Having set a significance level of 5%, the results above (Table 1) show a p-value (sig) p= 0.000 for a two-tailed direction. Since p= .000 < α = 0.05, then we have evidence to reject our null hypothesis that says ‘there is no significant association’ and, thus conclude that there is the existence of a significant association between one’s highest year of school complete and their income at 95% confidence level. There is a relationship between one’s highest year of school complete and their income for the 1523 participants who were interviewed.

We are now confident that there is a correlation between one’s highest year of school complete and their income. We want to answer our second research question; i.e., how the two variables correlate. Pearson’s correlation coefficient value between one’s highest year of school complete and their income is 0.353. The correlation coefficient in our case is in a positive direction (+ .353). The latter implies that, as the value of the highest year of school completion increases, the amount of one’s income increases. Using the general rule for correlations, we deduce that the correlation between one’s highest year of school complete and their income is a weak one (Wagner, 2012).

Bivariate Regression Results

Table 2; bivariate model summary

Model Summary
Model R R Square Adjusted R Square Std. Error of the Estimate
1 .353a .125 .124 31246.915
a. Predictors: (Constant), HIGHEST YEAR OF SCHOOL COMPLETED
b. Dependent Variable: RESPONDENT INCOME IN CONSTANT DOLLARS

 

Table 3; ANOVA table

ANOVAa
Model Sum of Squares df Mean Square F Sig.
1 Regression 211453220920.304 1 211453220920.304 216.571 .000b
Residual 1485058299653.447 1521 976369690.765    
Total 1696511520573.751 1522      
a. Dependent Variable: RESPONDENT INCOME IN CONSTANT DOLLARS
b. Predictors: (Constant), HIGHEST YEAR OF SCHOOL COMPLETED

 

 

Table 4; bivariate regression coefficient table

Coefficientsa
Model Unstandardized Coefficients Standardized Coefficients t Sig.
B Std. Error Beta
1 (Constant) -21258.539 3876.208   -5.484 .000
HIGHEST YEAR OF SCHOOL COMPLETED 3948.706 268.321 .353 14.716 .000
a. Dependent Variable: RESPONDENT INCOME IN CONSTANT DOLLARS

The p-value (sig) for bivariate regression (Table 3); ρ = .000 < α=0.05 which still confirms that there is a significant association between the two variables. The standardized coefficient value for bivariate regression (Table 4) and the correlation coefficient value produced in Pearson’s correlation (Table 1) are equal; β= 0.353. The coefficient does not change because we used a single predictor for both tests. Therefore, from the standardized coefficient value (β= 0.353) we still deduce the same interpretation that; as the value of the highest year of school completion increases, the value of one’s income increases because the value is positive.
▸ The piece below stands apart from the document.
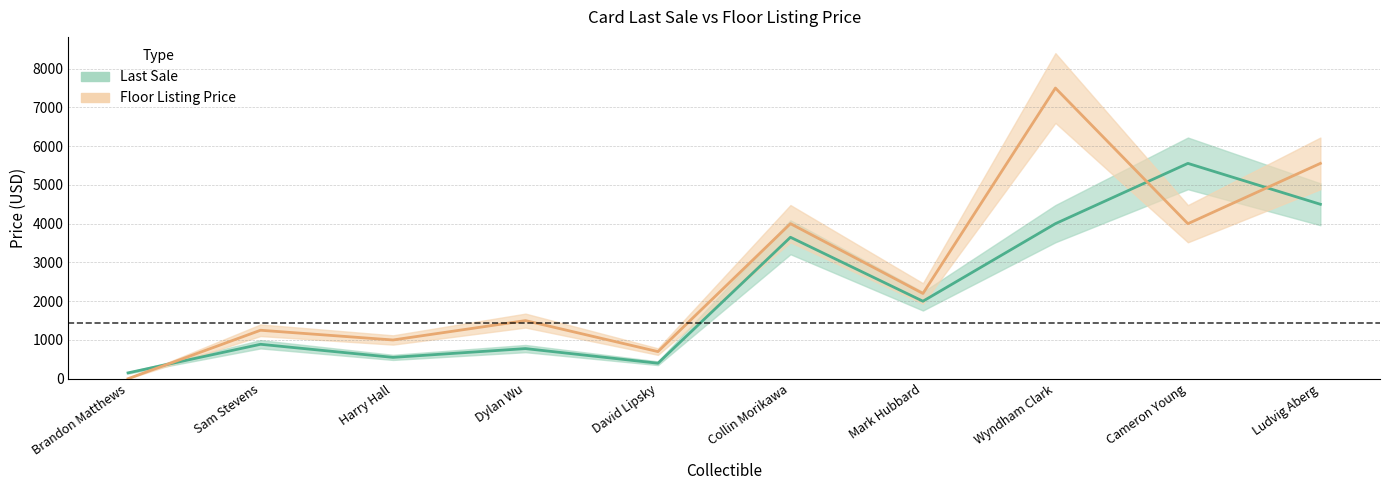

Which category has the highest value across all series?

Wyndham Clark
So far we know that; as the value of the highest year of school completion increases, the amount of one’s income increases, but we yet do not understand how it increases. The unstandardized coefficient closes this gap. We are using the unstandardized coefficient, (Table 4) Β= 3948.706. Therefore, we say that whenever ‘highest year of school complete’ increases by one (1) unit, then ‘respondent’s income’ increases by 3948.706 constant dollars. Finally, we can deduce that there is a weak positive association where a one unit increase in highest year of school completion results to the rise in income by $3948.706

 

 

References

Frankfort-Nachmias, C., & Leon-Guerrero, A. (2017). Social statistics for a diverse society. Sage Publications.

Kutner, M. H., Nachtsheim, C. J., Neter, J., & Li, W. (2005). Applied linear statistical models (Vol. 103). Boston: McGraw-Hill Irwin.

Wagner, W. E. (2012). Using IBM® SPSS® statistics for research methods and social science statistics. Sage.